• Set exercise: Write out every line of the listing below character for character, with no changes.

* start *

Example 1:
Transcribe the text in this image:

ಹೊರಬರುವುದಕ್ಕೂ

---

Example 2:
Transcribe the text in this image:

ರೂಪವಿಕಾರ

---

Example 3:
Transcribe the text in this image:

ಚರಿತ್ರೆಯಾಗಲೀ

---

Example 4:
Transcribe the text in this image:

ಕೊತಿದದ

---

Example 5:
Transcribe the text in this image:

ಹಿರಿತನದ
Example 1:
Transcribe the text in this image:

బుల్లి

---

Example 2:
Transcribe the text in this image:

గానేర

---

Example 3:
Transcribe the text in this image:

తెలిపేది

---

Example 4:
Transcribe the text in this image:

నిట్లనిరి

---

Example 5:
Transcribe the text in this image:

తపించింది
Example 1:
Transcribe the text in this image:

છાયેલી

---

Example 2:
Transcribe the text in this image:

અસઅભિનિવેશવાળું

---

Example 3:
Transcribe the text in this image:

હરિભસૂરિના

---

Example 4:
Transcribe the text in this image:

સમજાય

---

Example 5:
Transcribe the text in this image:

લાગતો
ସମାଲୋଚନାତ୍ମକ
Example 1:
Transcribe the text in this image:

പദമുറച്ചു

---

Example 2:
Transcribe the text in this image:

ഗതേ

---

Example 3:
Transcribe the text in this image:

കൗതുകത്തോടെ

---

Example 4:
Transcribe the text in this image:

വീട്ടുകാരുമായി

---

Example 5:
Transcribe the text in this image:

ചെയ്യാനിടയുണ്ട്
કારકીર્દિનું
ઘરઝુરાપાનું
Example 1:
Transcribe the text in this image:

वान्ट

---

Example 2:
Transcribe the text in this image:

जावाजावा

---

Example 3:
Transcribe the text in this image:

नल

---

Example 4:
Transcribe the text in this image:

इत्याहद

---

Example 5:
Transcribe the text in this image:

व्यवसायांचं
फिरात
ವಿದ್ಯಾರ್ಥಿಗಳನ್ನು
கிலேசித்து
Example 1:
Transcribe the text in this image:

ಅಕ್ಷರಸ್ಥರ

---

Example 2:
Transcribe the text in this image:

* end *

• Worked answer:
Example 1:
Transcribe the text in this image:

ಹೊರಬರುವುದಕ್ಕೂ

---

Example 2:
Transcribe the text in this image:

ರೂಪವಿಕಾರ

---

Example 3:
Transcribe the text in this image:

ಚರಿತ್ರೆಯಾಗಲೀ

---

Example 4:
Transcribe the text in this image:

ಕೊತಿದದ

---

Example 5:
Transcribe the text in this image:

ಹಿರಿತನದ
Example 1:
Transcribe the text in this image:

బుల్లి

---

Example 2:
Transcribe the text in this image:

గానేర

---

Example 3:
Transcribe the text in this image:

తెలిపేది

---

Example 4:
Transcribe the text in this image:

నిట్లనిరి

---

Example 5:
Transcribe the text in this image:

తపించింది
Example 1:
Transcribe the text in this image:

છાયેલી

---

Example 2:
Transcribe the text in this image:

અસઅભિનિવેશવાળું

---

Example 3:
Transcribe the text in this image:

હરિભસૂરિના

---

Example 4:
Transcribe the text in this image:

સમજાય

---

Example 5:
Transcribe the text in this image:

લાગતો
ସମାଲୋଚନାତ୍ମକ
Example 1:
Transcribe the text in this image:

പദമുറച്ചു

---

Example 2:
Transcribe the text in this image:

ഗതേ

---

Example 3:
Transcribe the text in this image:

കൗതുകത്തോടെ

---

Example 4:
Transcribe the text in this image:

വീട്ടുകാരുമായി

---

Example 5:
Transcribe the text in this image:

ചെയ്യാനിടയുണ്ട്
કારકીર્દિનું
ઘરઝુરાપાનું
Example 1:
Transcribe the text in this image:

वान्ट

---

Example 2:
Transcribe the text in this image:

जावाजावा

---

Example 3:
Transcribe the text in this image:

नल

---

Example 4:
Transcribe the text in this image:

इत्याहद

---

Example 5:
Transcribe the text in this image:

व्यवसायांचं
फिरात
ವಿದ್ಯಾರ್ಥಿಗಳನ್ನು
கிலேசித்து
Example 1:
Transcribe the text in this image:

ಅಕ್ಷರಸ್ಥರ

---

Example 2:
Transcribe the text in this image:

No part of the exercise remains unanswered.